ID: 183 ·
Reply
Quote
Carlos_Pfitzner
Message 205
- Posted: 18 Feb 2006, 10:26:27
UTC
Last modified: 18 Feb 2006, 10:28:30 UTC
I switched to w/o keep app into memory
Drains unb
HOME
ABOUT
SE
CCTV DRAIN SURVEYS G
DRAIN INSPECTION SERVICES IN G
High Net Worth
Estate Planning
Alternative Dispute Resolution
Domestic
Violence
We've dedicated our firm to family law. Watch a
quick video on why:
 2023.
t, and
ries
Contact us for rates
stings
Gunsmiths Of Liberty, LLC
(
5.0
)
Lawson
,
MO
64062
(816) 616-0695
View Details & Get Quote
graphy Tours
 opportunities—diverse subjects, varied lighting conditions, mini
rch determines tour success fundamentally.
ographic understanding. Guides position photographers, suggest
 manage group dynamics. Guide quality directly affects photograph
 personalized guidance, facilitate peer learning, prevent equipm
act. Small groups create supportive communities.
—————
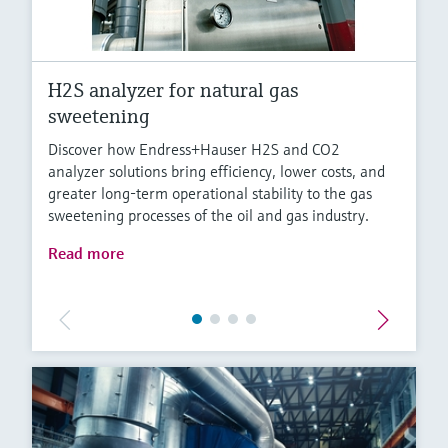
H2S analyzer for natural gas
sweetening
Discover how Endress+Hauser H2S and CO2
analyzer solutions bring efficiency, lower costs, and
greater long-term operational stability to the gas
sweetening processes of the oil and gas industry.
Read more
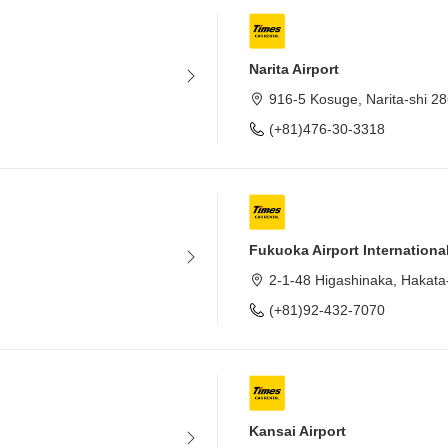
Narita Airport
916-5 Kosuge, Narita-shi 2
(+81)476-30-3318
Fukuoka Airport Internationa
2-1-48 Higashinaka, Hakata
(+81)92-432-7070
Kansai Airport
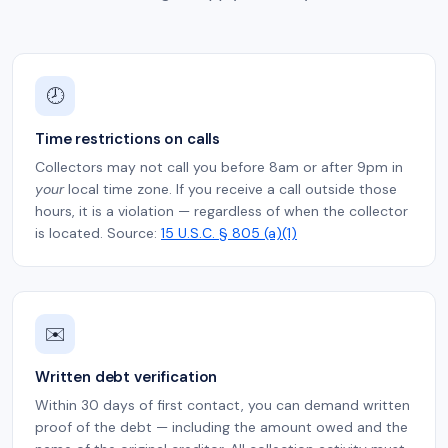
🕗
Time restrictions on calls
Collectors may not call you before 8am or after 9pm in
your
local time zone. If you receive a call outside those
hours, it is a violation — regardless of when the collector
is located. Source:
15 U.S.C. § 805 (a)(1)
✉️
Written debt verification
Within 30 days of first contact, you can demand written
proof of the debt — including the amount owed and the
—————
What the exercise asks:
Rewrite the listing from the line with "Narita Airport" up to and including the line with "Kansai Airport", putting "Narita City" in place of "Narita-shi" and leaving everything else unchanged.

Answer section:
Narita Airport
916-5 Kosuge, Narita City 2
(+81)476-30-3318
Fukuoka Airport Internationa
2-1-48 Higashinaka, Hakata
(+81)92-432-7070
Kansai Airport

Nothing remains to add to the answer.